If you're keeping track at home, Houston spent less than $35 million for these 10 players, which produced a total fWAR of 39.1. That's what you call a good return on investment.

Like every other team this winter, the Astros will have some questions that need to be answered prior to 2018, and it wouldn't be far to project another 100-win season for them. But for a squad that only has five players headed for free agency (Francisco Liriano, Luke Gregerson, Tyler Clippard, Carlos Beltran, and Cameron Maybin), they're in awfully good shape to adequately defend their title next year.

While it'll be difficult to lock up all of their nucleus for the long term, one of the biggest benefits about rebuilding an organization is getting the production that Houston has received for cents on the dollar. Excluding Charlie Morton and Marwin Gonzalez, everyone from the above table is under team control through the 2019 season, while Giles, Peacock, Bregman, and Correa all still haven't even begun their arbitration years yet.

These young players will continue to get expensive as they go through arbitration, but Houston also hasn't bogged themselves done with tons of long-term commitments at the moment. They currently have $83.825 million on the books for 2018, with that number dropping down to $57.9 million for 2019, and $26.4 million for 2020 (before any potential long-term extensions).

The Astros were really good this year, and that dramatic rebuild has set them up to remain good for the next handful of seasons. They're right in the middle of their competitive window and are fortunate to already have a championship in tow.

The Dodgers' Future

On the other end of the spectrum is Los Angeles, whose $265 million payroll in 2017 paced the league for the fourth consecutive season. It's easy to look at this number and make assumptions about the on-field product, but that also wouldn't be fair to L.A. The players that made up just under 40% of their 2017 payroll weren't even on the World Series roster.

The Dodgers are one of a select few teams that can spend money like this, and they've taken advantage of it. Similar to Houston, L.A. also has a nucleus of talent they're getting top-tier production from for cents on the dollar, like Corey Seager, Cody Bellinger, Chris Taylor, and Alex Wood. They also have two other important assets locked into long-term deals in Justin Turner and Kenley Jansen.

While the conversation for Houston mostly revolves around how they're going to eventually pay their talent, it revolves around the money that will soon be available for the Dodgers.

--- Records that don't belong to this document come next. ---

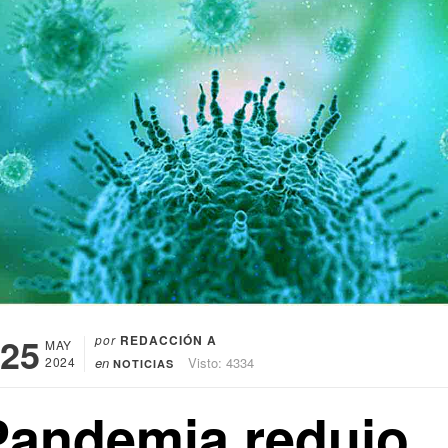
25
por
REDACCIÓN A
MAY
2024
en
Visto: 4334
NOTICIAS
Pandemia redujo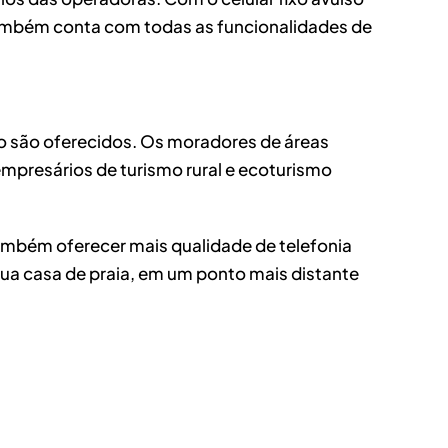
s. Também conta com todas as funcionalidades de
não são oferecidos. Os moradores de áreas
empresários de turismo rural e ecoturismo
ambém oferecer mais qualidade de telefonia
sua casa de praia, em um ponto mais distante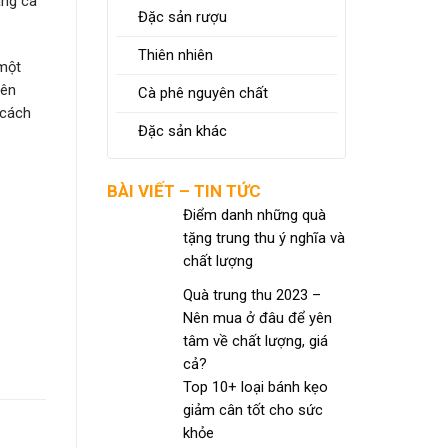
ãng cà
Đặc sản rượu
Thiên nhiên
 một
yên
Cà phê nguyên chất
 cách
Đặc sản khác
BÀI VIẾT – TIN TỨC
Điểm danh những quà
tặng trung thu ý nghĩa và
chất lượng
Quà trung thu 2023 –
Nên mua ở đâu để yên
tâm về chất lượng, giá
cả?
Top 10+ loại bánh kẹo
giảm cân tốt cho sức
khỏe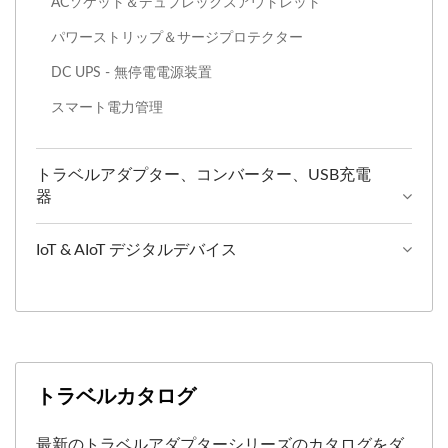
ACソケット＆デュプレックスアウトレット
パワーストリップ＆サージプロテクター
DC UPS - 無停電電源装置
スマート電力管理
トラベルアダプター、コンバーター、USB充電
器
IoT & AIoT デジタルデバイス
トラベルカタログ
最新のトラベルアダプターシリーズのカタログをダ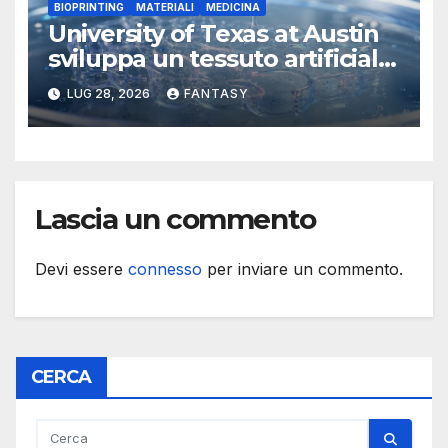
BIOPRINTING
MATERIALI
MEDICINA
University of Texas at Austin
sviluppa un tessuto artificiale
stampabile in 3D che imita le
LUG 28, 2026
FANTASY
membrane dei tessuti
Lascia un commento
Devi essere
connesso
per inviare un commento.
CERCA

Los Angeles' current commitments for 2018 stands at about $177 million. They get some relief in the fact that both the contracts of Andre Ethier ($17.5 million salary in '17) and Carl Crawford ($21.86 million) come off the books. If we look ahead to 2019, Adrian Gonzalez and his $21 million salary will also no longer be on the payroll, bringing their current commitments to $116 million. Some of these savings will go to Turner ($19 million salary in '19) and Jansen ($18 million) because their contracts are backloaded, but this gives the organization tremendous flexibility to basically do whatever they want.

Their young stars will eventually need to get paid, but the Dodgers have shown they have no problem doing that when the time comes. For whatever their roster needs are, they have the luxury of using a top-graded farm system to either insert more cost-effective production or use them to acquire someone via trade. They could always turn to the free agent market, too, which will have a number of elite players looking for huge contracts following the 2018 campaign. You know, the kind of contracts the Dodgers are used to dealing with.

The Astros and Dodgers once again find themselves in similar, yet different situations when looking ahead. We won't know for sure until games are played on the field, but these two organizations have set themselves up well with a tremendous blend of young talent and declining future commitments to continue making deep runs into October for the next few years.